**Collected material:**
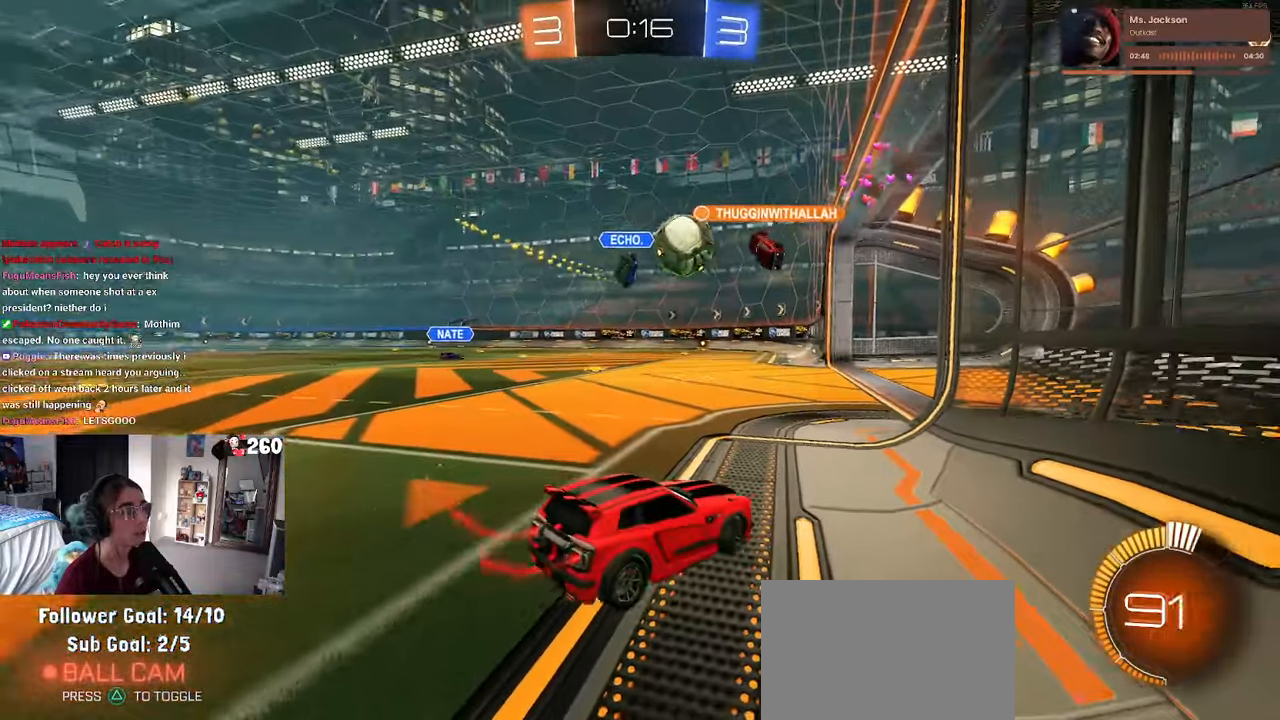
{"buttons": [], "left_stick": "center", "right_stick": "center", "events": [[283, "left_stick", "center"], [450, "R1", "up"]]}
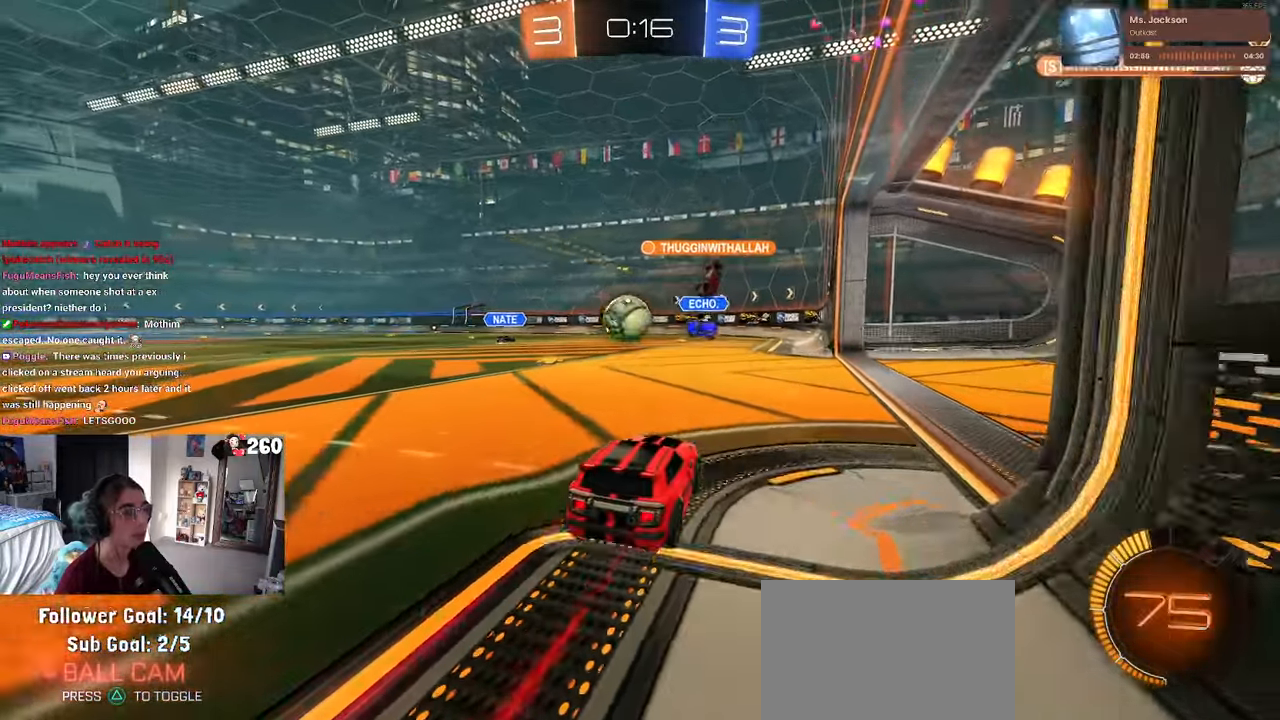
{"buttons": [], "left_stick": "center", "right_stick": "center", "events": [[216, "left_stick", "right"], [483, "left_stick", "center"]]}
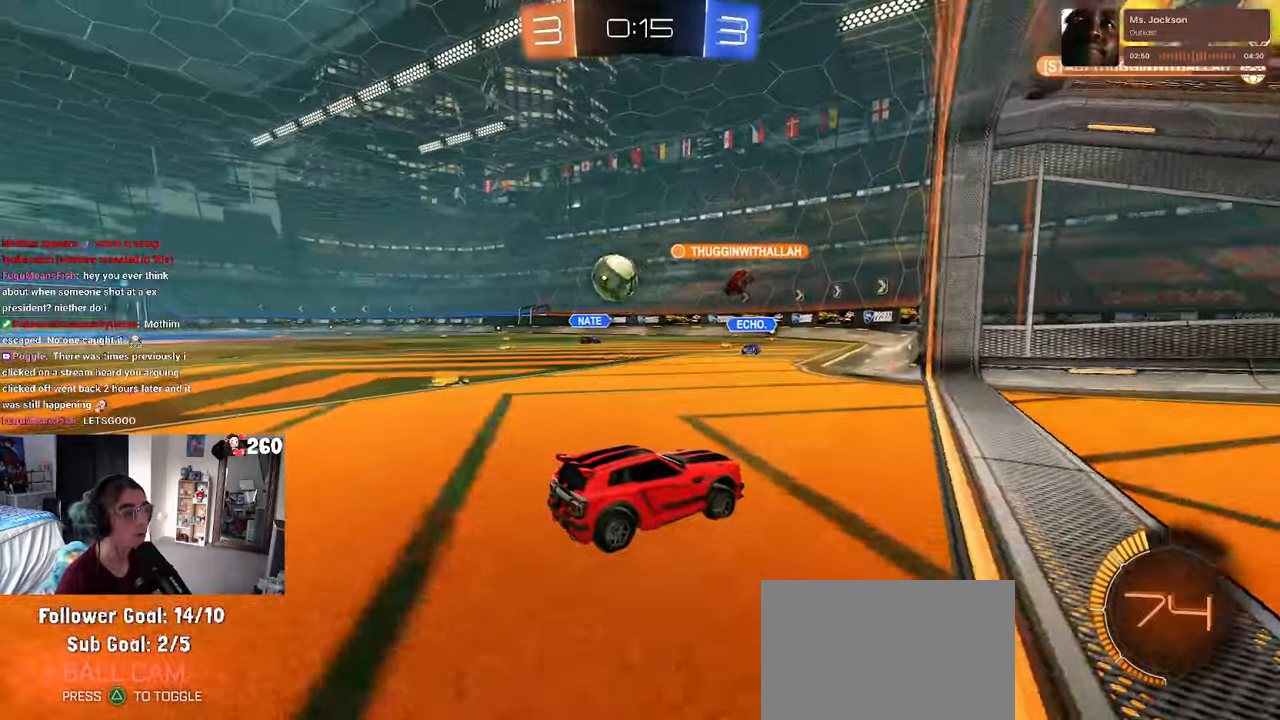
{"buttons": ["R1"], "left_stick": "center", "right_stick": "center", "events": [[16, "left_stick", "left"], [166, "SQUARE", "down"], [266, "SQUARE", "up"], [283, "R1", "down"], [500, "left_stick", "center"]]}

**Directions:**
Omitting all images, print the listing exactly.

**Result:**
{"buttons": [], "left_stick": "center", "right_stick": "center", "events": [[283, "left_stick", "center"], [450, "R1", "up"]]}
{"buttons": [], "left_stick": "center", "right_stick": "center", "events": [[216, "left_stick", "right"], [483, "left_stick", "center"]]}
{"buttons": ["R1"], "left_stick": "center", "right_stick": "center", "events": [[16, "left_stick", "left"], [166, "SQUARE", "down"], [266, "SQUARE", "up"], [283, "R1", "down"], [500, "left_stick", "center"]]}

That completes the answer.